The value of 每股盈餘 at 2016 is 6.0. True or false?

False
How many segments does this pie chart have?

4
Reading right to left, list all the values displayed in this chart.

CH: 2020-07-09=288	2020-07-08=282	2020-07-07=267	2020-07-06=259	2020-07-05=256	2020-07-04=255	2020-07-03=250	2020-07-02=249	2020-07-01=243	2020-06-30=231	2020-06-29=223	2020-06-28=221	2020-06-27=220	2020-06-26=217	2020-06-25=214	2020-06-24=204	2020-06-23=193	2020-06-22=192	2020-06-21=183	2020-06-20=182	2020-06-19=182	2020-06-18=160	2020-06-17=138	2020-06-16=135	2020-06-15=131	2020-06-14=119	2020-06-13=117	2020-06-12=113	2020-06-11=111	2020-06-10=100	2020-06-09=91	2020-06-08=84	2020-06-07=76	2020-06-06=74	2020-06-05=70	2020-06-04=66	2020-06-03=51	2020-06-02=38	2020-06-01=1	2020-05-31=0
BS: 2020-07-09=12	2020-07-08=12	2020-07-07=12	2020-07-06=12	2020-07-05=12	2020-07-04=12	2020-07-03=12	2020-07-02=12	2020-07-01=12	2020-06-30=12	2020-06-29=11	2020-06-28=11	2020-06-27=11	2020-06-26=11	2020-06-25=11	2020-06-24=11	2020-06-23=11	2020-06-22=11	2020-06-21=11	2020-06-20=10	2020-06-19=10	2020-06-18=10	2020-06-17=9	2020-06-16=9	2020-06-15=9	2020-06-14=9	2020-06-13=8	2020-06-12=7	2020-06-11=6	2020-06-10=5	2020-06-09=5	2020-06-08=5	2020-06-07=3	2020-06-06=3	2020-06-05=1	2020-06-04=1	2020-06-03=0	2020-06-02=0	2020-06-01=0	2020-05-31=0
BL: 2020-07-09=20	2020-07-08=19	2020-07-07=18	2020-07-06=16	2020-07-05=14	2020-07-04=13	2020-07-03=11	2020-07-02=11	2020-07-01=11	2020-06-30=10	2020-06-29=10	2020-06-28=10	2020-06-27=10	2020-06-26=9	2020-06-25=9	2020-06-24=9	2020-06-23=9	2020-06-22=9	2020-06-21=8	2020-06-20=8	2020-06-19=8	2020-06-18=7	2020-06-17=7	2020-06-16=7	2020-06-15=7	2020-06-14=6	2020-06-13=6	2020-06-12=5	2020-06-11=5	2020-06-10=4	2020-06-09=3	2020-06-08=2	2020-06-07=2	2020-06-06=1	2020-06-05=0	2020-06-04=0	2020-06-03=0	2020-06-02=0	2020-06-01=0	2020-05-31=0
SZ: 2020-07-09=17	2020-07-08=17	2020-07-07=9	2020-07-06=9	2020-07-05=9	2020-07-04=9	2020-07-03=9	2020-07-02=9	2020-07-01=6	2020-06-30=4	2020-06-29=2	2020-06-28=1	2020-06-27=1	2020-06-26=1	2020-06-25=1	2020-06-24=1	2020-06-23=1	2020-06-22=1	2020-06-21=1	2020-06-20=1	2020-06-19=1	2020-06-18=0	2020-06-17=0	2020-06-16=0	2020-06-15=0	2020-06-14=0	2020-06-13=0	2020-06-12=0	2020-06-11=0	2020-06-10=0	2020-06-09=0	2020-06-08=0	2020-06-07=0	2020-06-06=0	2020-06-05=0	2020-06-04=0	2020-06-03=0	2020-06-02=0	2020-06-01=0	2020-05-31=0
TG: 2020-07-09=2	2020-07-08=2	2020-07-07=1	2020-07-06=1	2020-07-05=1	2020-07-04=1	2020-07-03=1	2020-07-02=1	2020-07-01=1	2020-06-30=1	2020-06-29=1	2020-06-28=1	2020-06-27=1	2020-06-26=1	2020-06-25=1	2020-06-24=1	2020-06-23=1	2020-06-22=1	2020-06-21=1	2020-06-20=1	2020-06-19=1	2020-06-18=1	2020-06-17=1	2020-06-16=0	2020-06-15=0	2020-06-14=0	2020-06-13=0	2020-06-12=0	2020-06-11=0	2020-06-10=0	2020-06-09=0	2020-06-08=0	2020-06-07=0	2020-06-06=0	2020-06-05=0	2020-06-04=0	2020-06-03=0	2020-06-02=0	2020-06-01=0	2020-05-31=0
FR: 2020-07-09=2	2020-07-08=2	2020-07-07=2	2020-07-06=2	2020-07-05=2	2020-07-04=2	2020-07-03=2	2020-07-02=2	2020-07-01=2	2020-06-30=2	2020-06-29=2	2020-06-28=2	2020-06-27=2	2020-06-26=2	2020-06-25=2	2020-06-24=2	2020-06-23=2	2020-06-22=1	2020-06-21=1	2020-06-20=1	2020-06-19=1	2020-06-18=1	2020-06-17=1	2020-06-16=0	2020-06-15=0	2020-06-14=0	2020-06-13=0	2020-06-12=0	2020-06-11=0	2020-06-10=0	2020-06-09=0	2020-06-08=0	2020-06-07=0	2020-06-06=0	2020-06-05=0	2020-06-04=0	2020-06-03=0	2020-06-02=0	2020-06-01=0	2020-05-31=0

PROBLEM DESCRIPTION - Copy every one of the records above line for line, changing nothing.

RESPONSE TO THIS EXERCISE -
The value of 每股盈餘 at 2016 is 6.0. True or false?

False
How many segments does this pie chart have?

4
Reading right to left, list all the values displayed in this chart.

CH: 2020-07-09=288	2020-07-08=282	2020-07-07=267	2020-07-06=259	2020-07-05=256	2020-07-04=255	2020-07-03=250	2020-07-02=249	2020-07-01=243	2020-06-30=231	2020-06-29=223	2020-06-28=221	2020-06-27=220	2020-06-26=217	2020-06-25=214	2020-06-24=204	2020-06-23=193	2020-06-22=192	2020-06-21=183	2020-06-20=182	2020-06-19=182	2020-06-18=160	2020-06-17=138	2020-06-16=135	2020-06-15=131	2020-06-14=119	2020-06-13=117	2020-06-12=113	2020-06-11=111	2020-06-10=100	2020-06-09=91	2020-06-08=84	2020-06-07=76	2020-06-06=74	2020-06-05=70	2020-06-04=66	2020-06-03=51	2020-06-02=38	2020-06-01=1	2020-05-31=0
BS: 2020-07-09=12	2020-07-08=12	2020-07-07=12	2020-07-06=12	2020-07-05=12	2020-07-04=12	2020-07-03=12	2020-07-02=12	2020-07-01=12	2020-06-30=12	2020-06-29=11	2020-06-28=11	2020-06-27=11	2020-06-26=11	2020-06-25=11	2020-06-24=11	2020-06-23=11	2020-06-22=11	2020-06-21=11	2020-06-20=10	2020-06-19=10	2020-06-18=10	2020-06-17=9	2020-06-16=9	2020-06-15=9	2020-06-14=9	2020-06-13=8	2020-06-12=7	2020-06-11=6	2020-06-10=5	2020-06-09=5	2020-06-08=5	2020-06-07=3	2020-06-06=3	2020-06-05=1	2020-06-04=1	2020-06-03=0	2020-06-02=0	2020-06-01=0	2020-05-31=0
BL: 2020-07-09=20	2020-07-08=19	2020-07-07=18	2020-07-06=16	2020-07-05=14	2020-07-04=13	2020-07-03=11	2020-07-02=11	2020-07-01=11	2020-06-30=10	2020-06-29=10	2020-06-28=10	2020-06-27=10	2020-06-26=9	2020-06-25=9	2020-06-24=9	2020-06-23=9	2020-06-22=9	2020-06-21=8	2020-06-20=8	2020-06-19=8	2020-06-18=7	2020-06-17=7	2020-06-16=7	2020-06-15=7	2020-06-14=6	2020-06-13=6	2020-06-12=5	2020-06-11=5	2020-06-10=4	2020-06-09=3	2020-06-08=2	2020-06-07=2	2020-06-06=1	2020-06-05=0	2020-06-04=0	2020-06-03=0	2020-06-02=0	2020-06-01=0	2020-05-31=0
SZ: 2020-07-09=17	2020-07-08=17	2020-07-07=9	2020-07-06=9	2020-07-05=9	2020-07-04=9	2020-07-03=9	2020-07-02=9	2020-07-01=6	2020-06-30=4	2020-06-29=2	2020-06-28=1	2020-06-27=1	2020-06-26=1	2020-06-25=1	2020-06-24=1	2020-06-23=1	2020-06-22=1	2020-06-21=1	2020-06-20=1	2020-06-19=1	2020-06-18=0	2020-06-17=0	2020-06-16=0	2020-06-15=0	2020-06-14=0	2020-06-13=0	2020-06-12=0	2020-06-11=0	2020-06-10=0	2020-06-09=0	2020-06-08=0	2020-06-07=0	2020-06-06=0	2020-06-05=0	2020-06-04=0	2020-06-03=0	2020-06-02=0	2020-06-01=0	2020-05-31=0
TG: 2020-07-09=2	2020-07-08=2	2020-07-07=1	2020-07-06=1	2020-07-05=1	2020-07-04=1	2020-07-03=1	2020-07-02=1	2020-07-01=1	2020-06-30=1	2020-06-29=1	2020-06-28=1	2020-06-27=1	2020-06-26=1	2020-06-25=1	2020-06-24=1	2020-06-23=1	2020-06-22=1	2020-06-21=1	2020-06-20=1	2020-06-19=1	2020-06-18=1	2020-06-17=1	2020-06-16=0	2020-06-15=0	2020-06-14=0	2020-06-13=0	2020-06-12=0	2020-06-11=0	2020-06-10=0	2020-06-09=0	2020-06-08=0	2020-06-07=0	2020-06-06=0	2020-06-05=0	2020-06-04=0	2020-06-03=0	2020-06-02=0	2020-06-01=0	2020-05-31=0
FR: 2020-07-09=2	2020-07-08=2	2020-07-07=2	2020-07-06=2	2020-07-05=2	2020-07-04=2	2020-07-03=2	2020-07-02=2	2020-07-01=2	2020-06-30=2	2020-06-29=2	2020-06-28=2	2020-06-27=2	2020-06-26=2	2020-06-25=2	2020-06-24=2	2020-06-23=2	2020-06-22=1	2020-06-21=1	2020-06-20=1	2020-06-19=1	2020-06-18=1	2020-06-17=1	2020-06-16=0	2020-06-15=0	2020-06-14=0	2020-06-13=0	2020-06-12=0	2020-06-11=0	2020-06-10=0	2020-06-09=0	2020-06-08=0	2020-06-07=0	2020-06-06=0	2020-06-05=0	2020-06-04=0	2020-06-03=0	2020-06-02=0	2020-06-01=0	2020-05-31=0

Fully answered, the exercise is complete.